Book: Lorcan Roche, The Companion
Publisher: Europa Editions, 2010
Waltzing With Despair When Truth Cuts In
“I got to the point of feeling a sort of secret abnormal, despicable enjoyment in returning home to my corner on some disgusting Petersburg night, acutely conscious that that day I had committed a loathsome action again, that what was done could never be undone, and secretly, inwardly gnawing, gnawing at myself for it, tearing and consuming myself till at last the bitterness turned into a sort of shameful accursed sweetness, and at last–into positive real enjoyment!”
Fyodor Dostoevsky, Notes from Underground
According to the archetype so well fleshed out in Irish film and literature, the Irish are mostly one of two things: they’re either so sweet sugar wouldn’t melt in their mouths, or they’re so bitter and angry that they’re spitting nails. And some are both at once.
Take our man Trevor, for instance, an Irishman gifted with sensitive insights, a rage that sometimes debilitates him, a volcanic but poetically experienced lust, and a deliciously macabre sense of humour that’s as honest as it is politically incorrect.
Like Dostoevsky’s hero in Notes from Underground, Trevor is an existential hero who prefers raw, ragged truth to candy-coated contentment. He bravely faces down the illusions that can keep us functioning as human beings but which always turn hostile, or which at the very least keep us from experiencing life fully.
Following the death of his mother, Trevor repeatedly finds himself in the position of caring for the sick and dying. Like many of us, he’s doomed to repeat the first great hurt of his life until his heart is strong enough and wise enough to make sense of it.
After a string of nowhere jobs in which he can’t seem to realize that his lack of career success is due to a refusal to toe the line, Trevor lands a position in New York City as a companion to a dying young man from a wealthy family. Ed suffers from skin hunger, the longing experienced by the severely disabled to be touched tenderly, as human beings. Trevor gets this, as he has seen evidence of this in former clients.

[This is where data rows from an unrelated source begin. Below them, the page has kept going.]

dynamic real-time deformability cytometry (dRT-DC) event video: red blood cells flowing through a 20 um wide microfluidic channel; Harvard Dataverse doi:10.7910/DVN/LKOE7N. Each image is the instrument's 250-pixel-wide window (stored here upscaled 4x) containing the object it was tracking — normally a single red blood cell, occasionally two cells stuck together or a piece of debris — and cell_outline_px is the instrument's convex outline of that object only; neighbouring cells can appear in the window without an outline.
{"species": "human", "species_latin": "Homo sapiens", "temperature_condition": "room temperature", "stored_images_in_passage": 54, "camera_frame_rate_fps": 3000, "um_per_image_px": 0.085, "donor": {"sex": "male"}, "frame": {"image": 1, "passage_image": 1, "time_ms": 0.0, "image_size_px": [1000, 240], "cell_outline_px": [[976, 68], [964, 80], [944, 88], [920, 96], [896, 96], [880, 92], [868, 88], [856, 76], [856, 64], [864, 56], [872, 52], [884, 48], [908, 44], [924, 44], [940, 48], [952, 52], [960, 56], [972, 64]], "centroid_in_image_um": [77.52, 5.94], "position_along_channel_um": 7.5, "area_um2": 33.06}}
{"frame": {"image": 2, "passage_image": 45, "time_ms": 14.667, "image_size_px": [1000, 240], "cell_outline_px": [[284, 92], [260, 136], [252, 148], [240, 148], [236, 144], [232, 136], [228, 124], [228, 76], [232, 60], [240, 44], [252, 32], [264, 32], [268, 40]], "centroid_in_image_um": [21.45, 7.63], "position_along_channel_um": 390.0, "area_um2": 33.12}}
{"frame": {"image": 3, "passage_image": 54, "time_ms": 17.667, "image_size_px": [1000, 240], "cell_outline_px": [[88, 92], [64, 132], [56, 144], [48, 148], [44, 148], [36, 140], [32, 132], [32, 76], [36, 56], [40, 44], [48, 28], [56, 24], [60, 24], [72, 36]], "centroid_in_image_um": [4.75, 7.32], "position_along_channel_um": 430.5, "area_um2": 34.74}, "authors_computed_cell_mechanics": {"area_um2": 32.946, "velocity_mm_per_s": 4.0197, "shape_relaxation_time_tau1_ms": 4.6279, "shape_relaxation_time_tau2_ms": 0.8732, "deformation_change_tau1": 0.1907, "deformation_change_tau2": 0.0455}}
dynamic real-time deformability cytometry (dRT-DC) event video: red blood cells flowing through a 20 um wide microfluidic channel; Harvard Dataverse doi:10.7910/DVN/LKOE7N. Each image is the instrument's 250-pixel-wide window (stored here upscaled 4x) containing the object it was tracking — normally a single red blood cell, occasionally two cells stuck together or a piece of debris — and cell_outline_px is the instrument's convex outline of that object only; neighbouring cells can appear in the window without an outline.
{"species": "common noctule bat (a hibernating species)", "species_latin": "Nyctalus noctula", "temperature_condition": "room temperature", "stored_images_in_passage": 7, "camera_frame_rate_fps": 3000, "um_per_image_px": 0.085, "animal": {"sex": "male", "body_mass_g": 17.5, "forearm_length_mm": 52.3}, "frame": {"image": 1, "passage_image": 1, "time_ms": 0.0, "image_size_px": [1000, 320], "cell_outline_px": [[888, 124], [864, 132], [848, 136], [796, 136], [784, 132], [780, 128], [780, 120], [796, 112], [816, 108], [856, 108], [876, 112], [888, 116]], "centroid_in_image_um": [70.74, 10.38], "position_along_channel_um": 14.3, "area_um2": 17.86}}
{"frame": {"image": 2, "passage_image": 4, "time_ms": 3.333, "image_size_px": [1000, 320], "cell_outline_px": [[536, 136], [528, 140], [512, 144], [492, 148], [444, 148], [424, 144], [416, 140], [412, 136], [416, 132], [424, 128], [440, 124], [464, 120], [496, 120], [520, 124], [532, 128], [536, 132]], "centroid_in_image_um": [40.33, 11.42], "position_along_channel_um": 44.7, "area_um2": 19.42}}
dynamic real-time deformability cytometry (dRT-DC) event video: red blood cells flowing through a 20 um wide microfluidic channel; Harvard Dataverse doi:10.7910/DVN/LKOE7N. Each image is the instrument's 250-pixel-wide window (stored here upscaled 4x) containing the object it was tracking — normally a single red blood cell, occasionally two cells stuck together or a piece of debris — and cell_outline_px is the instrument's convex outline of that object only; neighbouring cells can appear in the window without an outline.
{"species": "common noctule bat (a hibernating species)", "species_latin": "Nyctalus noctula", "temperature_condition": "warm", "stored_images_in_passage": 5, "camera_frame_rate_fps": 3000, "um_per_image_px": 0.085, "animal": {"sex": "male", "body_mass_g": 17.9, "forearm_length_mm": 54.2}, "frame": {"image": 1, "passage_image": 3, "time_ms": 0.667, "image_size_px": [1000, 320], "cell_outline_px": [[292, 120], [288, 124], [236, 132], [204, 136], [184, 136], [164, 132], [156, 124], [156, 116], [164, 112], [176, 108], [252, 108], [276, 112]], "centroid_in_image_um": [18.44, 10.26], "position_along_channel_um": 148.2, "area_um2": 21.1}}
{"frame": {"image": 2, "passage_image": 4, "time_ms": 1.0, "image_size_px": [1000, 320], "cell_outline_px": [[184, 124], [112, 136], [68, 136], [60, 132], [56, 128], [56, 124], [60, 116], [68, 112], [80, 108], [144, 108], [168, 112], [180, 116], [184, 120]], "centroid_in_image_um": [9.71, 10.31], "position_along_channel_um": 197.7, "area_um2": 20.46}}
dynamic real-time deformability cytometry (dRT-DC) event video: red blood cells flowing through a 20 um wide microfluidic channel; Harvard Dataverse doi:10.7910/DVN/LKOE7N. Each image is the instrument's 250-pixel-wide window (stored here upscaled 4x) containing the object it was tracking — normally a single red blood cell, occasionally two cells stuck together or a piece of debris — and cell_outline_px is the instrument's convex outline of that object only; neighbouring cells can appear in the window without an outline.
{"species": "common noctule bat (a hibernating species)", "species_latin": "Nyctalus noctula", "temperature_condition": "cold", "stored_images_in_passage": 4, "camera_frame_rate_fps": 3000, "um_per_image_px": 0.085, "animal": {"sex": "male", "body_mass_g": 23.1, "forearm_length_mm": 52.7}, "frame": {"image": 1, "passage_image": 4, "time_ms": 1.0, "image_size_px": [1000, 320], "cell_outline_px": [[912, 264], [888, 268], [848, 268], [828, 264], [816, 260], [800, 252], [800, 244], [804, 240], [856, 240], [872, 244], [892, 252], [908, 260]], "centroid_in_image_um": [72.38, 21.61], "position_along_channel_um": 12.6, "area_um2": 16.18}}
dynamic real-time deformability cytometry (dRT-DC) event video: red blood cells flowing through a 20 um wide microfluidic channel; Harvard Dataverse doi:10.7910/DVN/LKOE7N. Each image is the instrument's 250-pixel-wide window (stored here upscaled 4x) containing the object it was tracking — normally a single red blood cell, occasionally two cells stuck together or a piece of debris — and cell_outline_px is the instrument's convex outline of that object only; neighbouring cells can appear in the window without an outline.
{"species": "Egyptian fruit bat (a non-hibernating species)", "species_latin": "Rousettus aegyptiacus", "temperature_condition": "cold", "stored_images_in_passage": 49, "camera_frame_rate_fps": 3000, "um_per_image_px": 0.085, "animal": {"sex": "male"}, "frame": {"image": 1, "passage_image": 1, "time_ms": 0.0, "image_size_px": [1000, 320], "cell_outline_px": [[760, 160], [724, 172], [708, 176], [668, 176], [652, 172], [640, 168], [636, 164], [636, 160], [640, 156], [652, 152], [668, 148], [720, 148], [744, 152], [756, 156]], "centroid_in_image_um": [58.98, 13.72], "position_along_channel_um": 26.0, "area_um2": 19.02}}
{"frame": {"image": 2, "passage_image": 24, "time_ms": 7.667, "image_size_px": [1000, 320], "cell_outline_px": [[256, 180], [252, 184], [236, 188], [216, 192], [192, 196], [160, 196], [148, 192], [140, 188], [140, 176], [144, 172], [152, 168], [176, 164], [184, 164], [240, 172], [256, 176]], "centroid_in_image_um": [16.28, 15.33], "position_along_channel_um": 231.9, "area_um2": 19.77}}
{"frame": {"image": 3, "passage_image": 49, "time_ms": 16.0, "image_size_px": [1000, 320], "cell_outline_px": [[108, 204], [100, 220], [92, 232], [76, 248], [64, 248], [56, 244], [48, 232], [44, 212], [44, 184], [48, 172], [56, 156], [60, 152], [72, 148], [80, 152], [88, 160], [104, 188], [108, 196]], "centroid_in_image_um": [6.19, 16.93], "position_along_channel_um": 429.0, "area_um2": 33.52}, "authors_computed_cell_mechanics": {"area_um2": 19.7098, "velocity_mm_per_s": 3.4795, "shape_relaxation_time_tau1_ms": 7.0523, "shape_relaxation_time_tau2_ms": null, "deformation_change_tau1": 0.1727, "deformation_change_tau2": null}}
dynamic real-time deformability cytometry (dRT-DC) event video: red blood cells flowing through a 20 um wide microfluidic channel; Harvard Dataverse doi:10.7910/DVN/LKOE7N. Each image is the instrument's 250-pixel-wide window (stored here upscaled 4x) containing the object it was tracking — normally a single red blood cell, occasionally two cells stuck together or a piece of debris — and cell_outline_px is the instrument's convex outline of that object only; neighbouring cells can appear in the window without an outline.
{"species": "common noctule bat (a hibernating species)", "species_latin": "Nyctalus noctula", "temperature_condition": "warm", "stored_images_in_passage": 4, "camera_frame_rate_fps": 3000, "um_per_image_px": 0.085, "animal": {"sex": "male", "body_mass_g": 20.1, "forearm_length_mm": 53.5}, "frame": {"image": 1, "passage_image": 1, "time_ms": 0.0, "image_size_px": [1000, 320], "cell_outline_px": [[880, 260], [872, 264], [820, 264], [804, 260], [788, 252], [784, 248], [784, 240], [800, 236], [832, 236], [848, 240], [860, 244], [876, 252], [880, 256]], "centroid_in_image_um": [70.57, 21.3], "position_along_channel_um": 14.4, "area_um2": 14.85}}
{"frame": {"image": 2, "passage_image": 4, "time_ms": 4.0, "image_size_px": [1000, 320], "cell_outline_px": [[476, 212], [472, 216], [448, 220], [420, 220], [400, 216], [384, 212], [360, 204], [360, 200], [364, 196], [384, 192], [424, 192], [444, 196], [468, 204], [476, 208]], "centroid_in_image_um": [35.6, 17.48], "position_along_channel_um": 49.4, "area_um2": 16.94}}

In examining via Trevor the marginalization and resulting angst of those with severe physical disabilities, Roche illuminates the human condition in a highly original way, delineating our unbelievable vulnerability.
There is a beautiful passage about a homeless Muslim man–a former medical student and one more victim of the spiritual wasteland of western affluence–who offers Trevor a priceless insight into himself and the very nature of being.
Roche juxtaposes rich metaphor and belly laughs, soul-piercing tenderness and joyous debauchery. He removes the oppressiveness from our morally bankrupt society by pointing out the hypocrisies of the icons we both cherish and hate and by pointing the way to a radical new experience of life.
This is the first item in Mindful Bard history that has fully manifested all of the Bard’s criteria, and if I hadn’t seen it with my own eyes I’d never have dreamed it possible. Roche has managed to be compassionate but not patronizing, socially conscious but not self-righteous, and has provided a road map to a way of living that involves humility, reverence, and abiding love. And he has achieved this through the creation of a work of art that is beautiful, meaningful, and rational.
The Companion fully manifests all of The Mindful Bard’s criteria for books well worth reading: 1) it is authentic, original, and delightful; 2) it confronts, rebukes, or mocks existing injustices; 3) it renews my enthusiasm for positive social action; 4) it gives me tools enabling me to respond with compassion and efficacy to the suffering around me; 5) it makes me want to be a better artist; 6) it gives me tools which help me be a better artist; 7) it displays an engagement with and compassionate response to suffering; 8) it inspires an awareness of the sanctity of creation; 9) it is about attainment of the true self; 10) it provides respite from a sick and cruel world, a respite enabling me to renew myself for a return to mindful artistic endeavour; 11) it harmoniously unites art with social action, saving me from both seclusion in an ivory tower and slavery to someone else’s political agenda; 12) it stimulates my mind; and 13) it poses and admirably responds to questions which have a direct bearing on my view of existence.